(Excerpts from a dataset)
- - -

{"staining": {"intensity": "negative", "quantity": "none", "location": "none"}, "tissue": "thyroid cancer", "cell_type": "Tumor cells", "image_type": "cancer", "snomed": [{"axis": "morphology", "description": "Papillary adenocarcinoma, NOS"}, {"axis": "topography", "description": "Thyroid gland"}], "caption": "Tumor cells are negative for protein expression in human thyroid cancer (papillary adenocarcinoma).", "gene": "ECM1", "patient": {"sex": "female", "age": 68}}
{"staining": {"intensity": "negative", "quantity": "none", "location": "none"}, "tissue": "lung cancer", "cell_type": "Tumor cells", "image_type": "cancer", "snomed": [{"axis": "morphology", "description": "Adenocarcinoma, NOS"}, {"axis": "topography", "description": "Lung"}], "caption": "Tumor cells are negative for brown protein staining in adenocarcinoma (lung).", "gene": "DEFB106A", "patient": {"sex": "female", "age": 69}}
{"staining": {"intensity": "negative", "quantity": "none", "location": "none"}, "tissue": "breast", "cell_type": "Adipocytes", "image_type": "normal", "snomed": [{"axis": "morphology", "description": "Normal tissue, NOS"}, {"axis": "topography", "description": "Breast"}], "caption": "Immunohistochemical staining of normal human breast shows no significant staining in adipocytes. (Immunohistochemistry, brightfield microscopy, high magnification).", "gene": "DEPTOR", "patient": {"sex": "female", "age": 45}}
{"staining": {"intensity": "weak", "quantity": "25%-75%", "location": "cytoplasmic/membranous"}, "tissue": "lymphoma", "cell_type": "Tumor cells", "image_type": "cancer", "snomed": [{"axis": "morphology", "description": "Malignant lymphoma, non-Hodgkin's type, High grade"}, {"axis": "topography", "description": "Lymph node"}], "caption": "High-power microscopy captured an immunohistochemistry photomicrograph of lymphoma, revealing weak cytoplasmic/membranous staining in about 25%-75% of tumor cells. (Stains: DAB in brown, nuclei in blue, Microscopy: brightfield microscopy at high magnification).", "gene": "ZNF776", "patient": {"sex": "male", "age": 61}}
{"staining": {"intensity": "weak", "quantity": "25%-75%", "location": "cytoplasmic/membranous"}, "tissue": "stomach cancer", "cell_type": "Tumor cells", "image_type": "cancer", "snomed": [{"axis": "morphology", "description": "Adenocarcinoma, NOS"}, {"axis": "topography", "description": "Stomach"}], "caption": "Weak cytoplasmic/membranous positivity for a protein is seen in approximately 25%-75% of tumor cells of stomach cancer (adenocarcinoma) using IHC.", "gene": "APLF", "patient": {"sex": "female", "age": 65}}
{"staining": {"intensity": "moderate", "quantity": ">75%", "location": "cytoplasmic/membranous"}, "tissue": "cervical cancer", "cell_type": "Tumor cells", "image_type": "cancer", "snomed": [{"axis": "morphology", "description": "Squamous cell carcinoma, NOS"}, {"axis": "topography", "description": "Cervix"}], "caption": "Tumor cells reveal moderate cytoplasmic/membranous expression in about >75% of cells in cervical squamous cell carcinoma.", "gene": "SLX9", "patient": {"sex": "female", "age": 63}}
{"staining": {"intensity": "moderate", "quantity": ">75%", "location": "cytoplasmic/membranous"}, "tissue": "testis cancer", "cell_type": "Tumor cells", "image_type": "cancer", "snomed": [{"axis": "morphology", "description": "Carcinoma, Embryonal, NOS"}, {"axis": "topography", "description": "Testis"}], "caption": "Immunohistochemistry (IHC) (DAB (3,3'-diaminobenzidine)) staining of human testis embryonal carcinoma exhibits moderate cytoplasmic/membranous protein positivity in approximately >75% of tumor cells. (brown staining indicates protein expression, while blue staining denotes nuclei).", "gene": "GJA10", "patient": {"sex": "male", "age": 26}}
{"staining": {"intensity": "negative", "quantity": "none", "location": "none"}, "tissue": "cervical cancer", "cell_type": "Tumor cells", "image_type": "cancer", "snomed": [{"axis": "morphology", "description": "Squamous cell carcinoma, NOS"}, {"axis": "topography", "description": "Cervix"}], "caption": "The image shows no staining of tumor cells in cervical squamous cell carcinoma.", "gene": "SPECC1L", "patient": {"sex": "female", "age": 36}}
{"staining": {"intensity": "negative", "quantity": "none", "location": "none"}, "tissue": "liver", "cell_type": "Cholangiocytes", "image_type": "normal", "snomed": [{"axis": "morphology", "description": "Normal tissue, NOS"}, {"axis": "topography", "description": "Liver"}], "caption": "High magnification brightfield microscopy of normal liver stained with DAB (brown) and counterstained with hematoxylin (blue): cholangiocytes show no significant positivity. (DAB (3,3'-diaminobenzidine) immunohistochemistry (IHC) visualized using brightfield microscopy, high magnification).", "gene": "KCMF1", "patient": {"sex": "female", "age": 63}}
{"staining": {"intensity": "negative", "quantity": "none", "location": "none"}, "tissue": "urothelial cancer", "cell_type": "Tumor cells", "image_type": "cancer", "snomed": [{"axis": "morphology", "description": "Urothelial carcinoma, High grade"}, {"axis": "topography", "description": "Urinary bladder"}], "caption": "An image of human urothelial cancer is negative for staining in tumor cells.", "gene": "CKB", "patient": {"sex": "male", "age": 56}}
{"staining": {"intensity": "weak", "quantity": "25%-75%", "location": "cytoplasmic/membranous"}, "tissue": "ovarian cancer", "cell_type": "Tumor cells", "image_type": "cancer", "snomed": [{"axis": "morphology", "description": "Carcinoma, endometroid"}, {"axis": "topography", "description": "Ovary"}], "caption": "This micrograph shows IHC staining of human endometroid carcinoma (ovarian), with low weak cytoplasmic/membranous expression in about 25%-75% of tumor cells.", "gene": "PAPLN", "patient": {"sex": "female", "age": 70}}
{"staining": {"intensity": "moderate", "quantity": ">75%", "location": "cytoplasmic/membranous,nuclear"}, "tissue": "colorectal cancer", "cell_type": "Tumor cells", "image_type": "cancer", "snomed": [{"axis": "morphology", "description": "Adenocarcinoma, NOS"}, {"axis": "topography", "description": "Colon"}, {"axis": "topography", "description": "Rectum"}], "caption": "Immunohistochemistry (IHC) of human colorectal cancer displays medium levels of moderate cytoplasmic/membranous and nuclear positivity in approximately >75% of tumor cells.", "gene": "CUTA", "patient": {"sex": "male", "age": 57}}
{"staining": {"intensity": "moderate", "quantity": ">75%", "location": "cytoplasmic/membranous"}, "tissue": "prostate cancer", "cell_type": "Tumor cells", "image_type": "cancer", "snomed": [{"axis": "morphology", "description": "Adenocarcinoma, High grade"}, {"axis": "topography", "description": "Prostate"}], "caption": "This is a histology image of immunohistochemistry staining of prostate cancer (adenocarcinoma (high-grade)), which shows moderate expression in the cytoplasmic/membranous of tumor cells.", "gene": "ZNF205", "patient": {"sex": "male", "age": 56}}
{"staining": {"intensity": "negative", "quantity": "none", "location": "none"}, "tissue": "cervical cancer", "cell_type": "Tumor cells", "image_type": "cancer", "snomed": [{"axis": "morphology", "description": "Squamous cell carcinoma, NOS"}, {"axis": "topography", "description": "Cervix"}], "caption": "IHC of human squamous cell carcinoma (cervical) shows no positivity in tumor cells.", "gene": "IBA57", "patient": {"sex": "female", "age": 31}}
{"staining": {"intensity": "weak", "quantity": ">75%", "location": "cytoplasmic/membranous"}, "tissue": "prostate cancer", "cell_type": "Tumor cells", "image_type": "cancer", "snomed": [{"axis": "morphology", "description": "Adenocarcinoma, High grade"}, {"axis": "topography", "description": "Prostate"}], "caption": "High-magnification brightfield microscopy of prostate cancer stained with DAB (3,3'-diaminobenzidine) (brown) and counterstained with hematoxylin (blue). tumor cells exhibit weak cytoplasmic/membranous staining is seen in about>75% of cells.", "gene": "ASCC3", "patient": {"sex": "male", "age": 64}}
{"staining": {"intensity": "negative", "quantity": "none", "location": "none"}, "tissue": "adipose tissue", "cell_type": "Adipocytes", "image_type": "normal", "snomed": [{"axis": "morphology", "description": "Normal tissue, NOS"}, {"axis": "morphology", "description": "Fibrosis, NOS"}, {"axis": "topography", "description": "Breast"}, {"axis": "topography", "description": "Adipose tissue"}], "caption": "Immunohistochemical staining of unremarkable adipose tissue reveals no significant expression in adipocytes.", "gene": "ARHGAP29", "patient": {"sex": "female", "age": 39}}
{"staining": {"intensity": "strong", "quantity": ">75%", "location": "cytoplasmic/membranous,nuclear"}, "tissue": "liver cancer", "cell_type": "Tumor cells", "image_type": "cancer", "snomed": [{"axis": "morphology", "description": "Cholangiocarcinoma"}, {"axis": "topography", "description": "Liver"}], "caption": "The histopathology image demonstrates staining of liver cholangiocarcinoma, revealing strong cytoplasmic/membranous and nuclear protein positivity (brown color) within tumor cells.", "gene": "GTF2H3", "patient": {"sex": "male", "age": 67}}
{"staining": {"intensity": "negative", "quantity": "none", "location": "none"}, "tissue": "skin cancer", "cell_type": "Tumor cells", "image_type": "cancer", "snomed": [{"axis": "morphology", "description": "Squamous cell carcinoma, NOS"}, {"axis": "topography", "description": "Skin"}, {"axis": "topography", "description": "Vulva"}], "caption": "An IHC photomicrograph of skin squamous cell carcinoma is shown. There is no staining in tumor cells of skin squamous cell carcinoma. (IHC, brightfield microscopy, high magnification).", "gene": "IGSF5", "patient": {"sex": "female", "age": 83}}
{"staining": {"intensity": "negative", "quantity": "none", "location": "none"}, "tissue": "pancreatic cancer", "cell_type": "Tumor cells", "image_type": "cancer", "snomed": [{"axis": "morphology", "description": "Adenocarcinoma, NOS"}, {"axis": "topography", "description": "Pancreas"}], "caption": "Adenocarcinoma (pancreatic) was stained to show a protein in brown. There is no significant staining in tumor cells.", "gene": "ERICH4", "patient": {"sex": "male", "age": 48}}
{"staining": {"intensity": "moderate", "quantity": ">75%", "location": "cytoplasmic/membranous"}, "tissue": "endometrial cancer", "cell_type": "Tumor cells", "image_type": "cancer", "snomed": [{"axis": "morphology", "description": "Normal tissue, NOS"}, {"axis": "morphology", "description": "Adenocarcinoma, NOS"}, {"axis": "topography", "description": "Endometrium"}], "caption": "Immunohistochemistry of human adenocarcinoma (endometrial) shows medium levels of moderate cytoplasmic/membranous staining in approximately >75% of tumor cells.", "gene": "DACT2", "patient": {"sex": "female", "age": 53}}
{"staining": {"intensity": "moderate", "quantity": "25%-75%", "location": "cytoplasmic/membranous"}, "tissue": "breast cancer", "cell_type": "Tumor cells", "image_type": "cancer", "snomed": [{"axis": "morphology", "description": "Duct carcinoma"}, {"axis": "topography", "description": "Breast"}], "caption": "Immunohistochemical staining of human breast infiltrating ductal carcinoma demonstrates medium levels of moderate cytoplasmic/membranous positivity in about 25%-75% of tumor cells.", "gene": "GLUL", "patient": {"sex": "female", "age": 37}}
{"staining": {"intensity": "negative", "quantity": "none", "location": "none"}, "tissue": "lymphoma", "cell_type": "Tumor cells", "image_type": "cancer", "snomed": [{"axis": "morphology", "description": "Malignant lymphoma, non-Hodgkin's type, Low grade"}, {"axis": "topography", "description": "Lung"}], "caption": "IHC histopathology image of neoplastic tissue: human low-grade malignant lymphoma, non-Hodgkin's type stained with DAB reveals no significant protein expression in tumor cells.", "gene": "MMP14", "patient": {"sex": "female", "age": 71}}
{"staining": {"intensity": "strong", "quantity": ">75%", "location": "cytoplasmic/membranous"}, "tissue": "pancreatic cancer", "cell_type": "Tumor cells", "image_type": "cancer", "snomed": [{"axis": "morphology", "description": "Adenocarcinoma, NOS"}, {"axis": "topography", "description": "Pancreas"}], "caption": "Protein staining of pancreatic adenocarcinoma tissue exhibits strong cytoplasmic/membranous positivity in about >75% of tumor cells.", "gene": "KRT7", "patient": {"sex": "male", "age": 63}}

- - -

**WORK ITEM**:
Copy word for word the stretch of entries above from the line that has "non-Hodgkin's type, High" through the line that has "cells reveal moderate", both ends included, and nothing outside it.

**TASK RESPONSE**:
{"staining": {"intensity": "weak", "quantity": "25%-75%", "location": "cytoplasmic/membranous"}, "tissue": "lymphoma", "cell_type": "Tumor cells", "image_type": "cancer", "snomed": [{"axis": "morphology", "description": "Malignant lymphoma, non-Hodgkin's type, High grade"}, {"axis": "topography", "description": "Lymph node"}], "caption": "High-power microscopy captured an immunohistochemistry photomicrograph of lymphoma, revealing weak cytoplasmic/membranous staining in about 25%-75% of tumor cells. (Stains: DAB in brown, nuclei in blue, Microscopy: brightfield microscopy at high magnification).", "gene": "ZNF776", "patient": {"sex": "male", "age": 61}}
{"staining": {"intensity": "weak", "quantity": "25%-75%", "location": "cytoplasmic/membranous"}, "tissue": "stomach cancer", "cell_type": "Tumor cells", "image_type": "cancer", "snomed": [{"axis": "morphology", "description": "Adenocarcinoma, NOS"}, {"axis": "topography", "description": "Stomach"}], "caption": "Weak cytoplasmic/membranous positivity for a protein is seen in approximately 25%-75% of tumor cells of stomach cancer (adenocarcinoma) using IHC.", "gene": "APLF", "patient": {"sex": "female", "age": 65}}
{"staining": {"intensity": "moderate", "quantity": ">75%", "location": "cytoplasmic/membranous"}, "tissue": "cervical cancer", "cell_type": "Tumor cells", "image_type": "cancer", "snomed": [{"axis": "morphology", "description": "Squamous cell carcinoma, NOS"}, {"axis": "topography", "description": "Cervix"}], "caption": "Tumor cells reveal moderate cytoplasmic/membranous expression in about >75% of cells in cervical squamous cell carcinoma.", "gene": "SLX9", "patient": {"sex": "female", "age": 63}}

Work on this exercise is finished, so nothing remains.